In “To Beauty” Hesse prays for a classical death: “Oh mistress, will the dusky ferryman/be there to take me home?”16 In “Somewhere,” another poem of his “winter” period, Hesse dreams of death as a home, a place of permanent night where he can rest.17 Elsewhere, Hesse proposes some kind of resurrection through his poems: “My name dies with its master, / my poems will ring on.”18 However, Hesse’s surrender to death here is only a passing mood. In “First Snow” he welcomes “bitter” death because no matter “how many bitter deaths have I now died! / The wage of every death was resurrection.”19
Hesse did not permanently resolve the dynamic of death and resurrection in his work. But there is a poem titled “The Darkest Hours” in which he forces himself to look into “the depths of death,” and that experience “wipe[s] out what we know of consolation” and rips out the song concealed in his deepest heart. The weight of these hours, far from crushing him or sending him into a dream of resurrection, brings him into the present moment. This moment, he writes, “teaches us to be still and to be at rest / that we may ripen into poets and sages.”20
Stillness is the basic quality of Hesse’s work as poet and a sage.
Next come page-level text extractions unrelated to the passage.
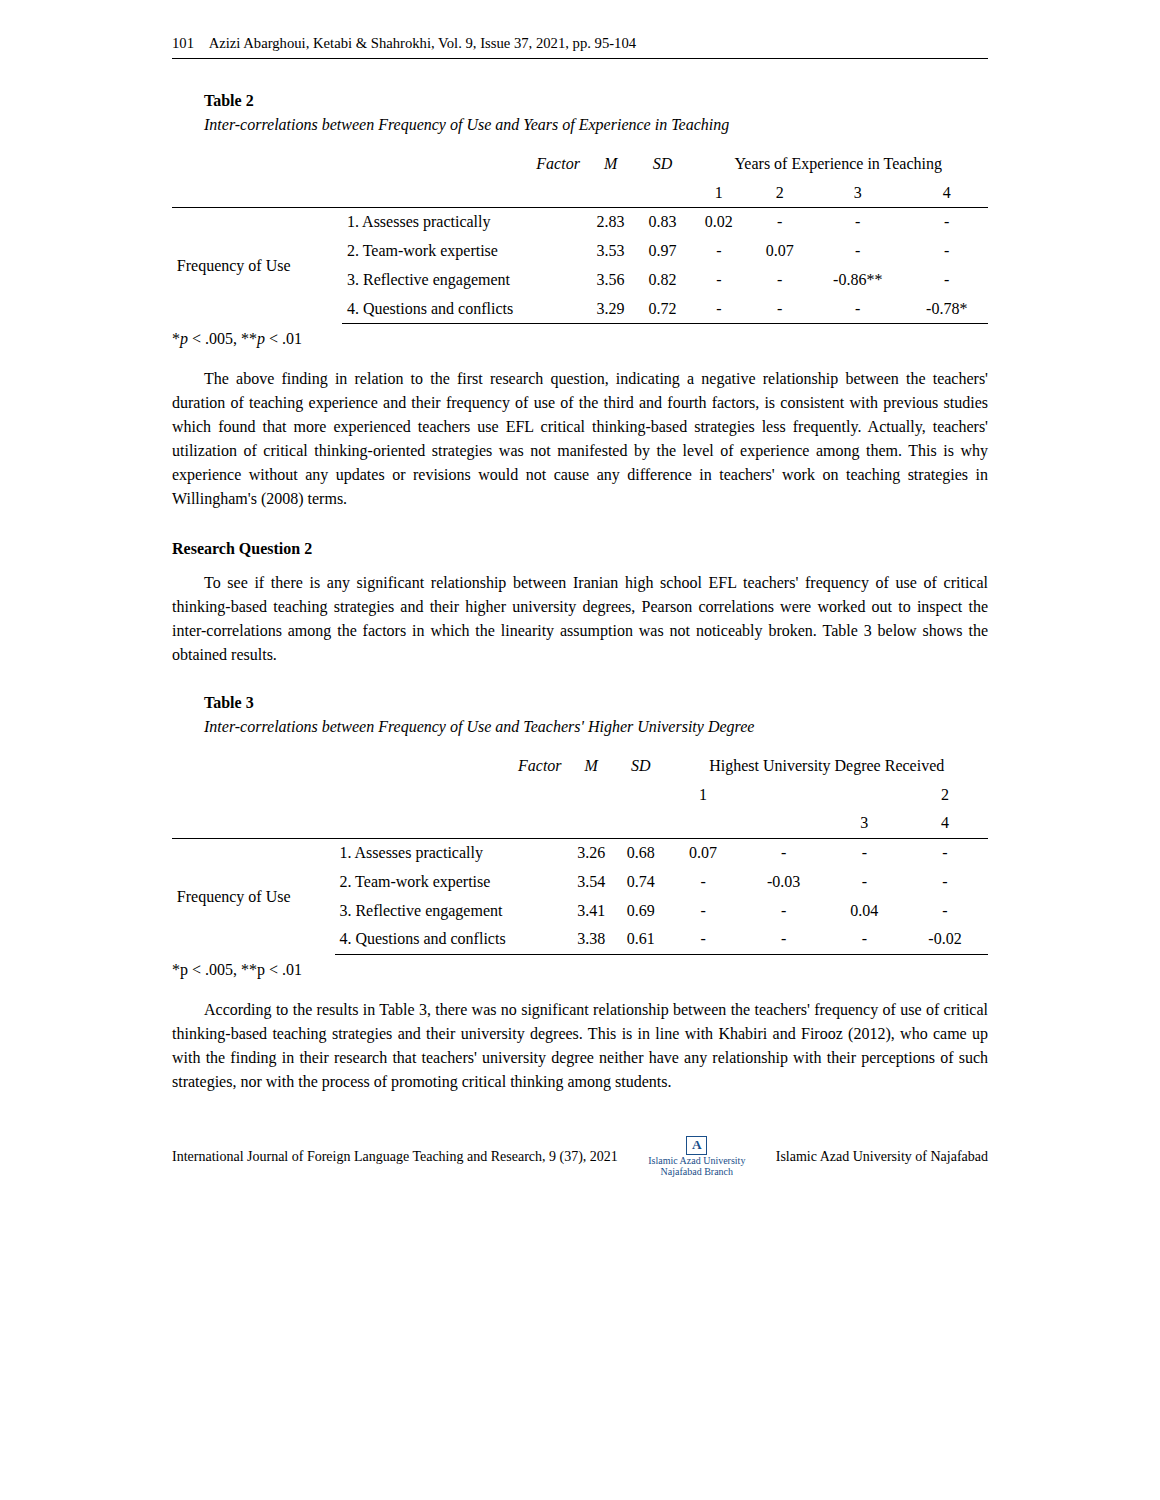101 Azizi Abarghoui, Ketabi & Shahrokhi, Vol. 9, Issue 37, 2021, pp. 95-104
Table 2
Inter-correlations between Frequency of Use and Years of Experience in Teaching
| | Factor | M | SD | Years of Experience in Teaching |
| | | | | 1 | 2 | 3 | 4 |
| Frequency of Use | 1. Assesses practically | 2.83 | 0.83 | 0.02 | - | - | - |
| 2. Team-work expertise | 3.53 | 0.97 | - | 0.07 | - | - |
| 3. Reflective engagement | 3.56 | 0.82 | - | - | -0.86** | - |
| 4. Questions and conflicts | 3.29 | 0.72 | - | - | - | -0.78* |
*p < .005, **p < .01
The above finding in relation to the first research question, indicating a negative relationship between the teachers' duration of teaching experience and their frequency of use of the third and fourth factors, is consistent with previous studies which found that more experienced teachers use EFL critical thinking-based strategies less frequently. Actually, teachers' utilization of critical thinking-oriented strategies was not manifested by the level of experience among them. This is why experience without any updates or revisions would not cause any difference in teachers' work on teaching strategies in Willingham's (2008) terms.
Research Question 2
To see if there is any significant relationship between Iranian high school EFL teachers' frequency of use of critical thinking-based teaching strategies and their higher university degrees, Pearson correlations were worked out to inspect the inter-correlations among the factors in which the linearity assumption was not noticeably broken. Table 3 below shows the obtained results.
Table 3
Inter-correlations between Frequency of Use and Teachers' Higher University Degree
| | Factor | M | SD | Highest University Degree Received |
| | | | | 1 | | | 2 |
| | | | | | | 3 | 4 |
| Frequency of Use | 1. Assesses practically | 3.26 | 0.68 | 0.07 | - | - | - |
| 2. Team-work expertise | 3.54 | 0.74 | - | -0.03 | - | - |
| 3. Reflective engagement | 3.41 | 0.69 | - | - | 0.04 | - |
| 4. Questions and conflicts | 3.38 | 0.61 | - | - | - | -0.02 |
*p < .005, **p < .01
According to the results in Table 3, there was no significant relationship between the teachers' frequency of use of critical thinking-based teaching strategies and their university degrees. This is in line with Khabiri and Firooz (2012), who came up with the finding in their research that teachers' university degree neither have any relationship with their perceptions of such strategies, nor with the process of promoting critical thinking among students.
International Journal of Foreign Language Teaching and Research, 9 (37), 2021
A Islamic Azad University
Najafabad Branch
Islamic Azad University of Najafabad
His mercurial shifts regarding faith and doubt are an aspect of the ability John Keats wrote that Shakespeare possessed in abundance, “negative capability,” which Keats defined as “when a man is capable of being in uncertainties, mysteries, doubts, without any irritable reaching after fact and reason.” Hesse’s lifelong courage to expose his torn heart, and the skill with which he transforms his distress into beautiful art, are themselves the wisdom of the sage that makes returning to Hesse’s poems again and again a transformative experience.
It is our hope that these translations, rendered in contemporary speech patterns and forms, will bring the beauty and sagacity of Hesse’s poetry to the English-speaking reader of the present age.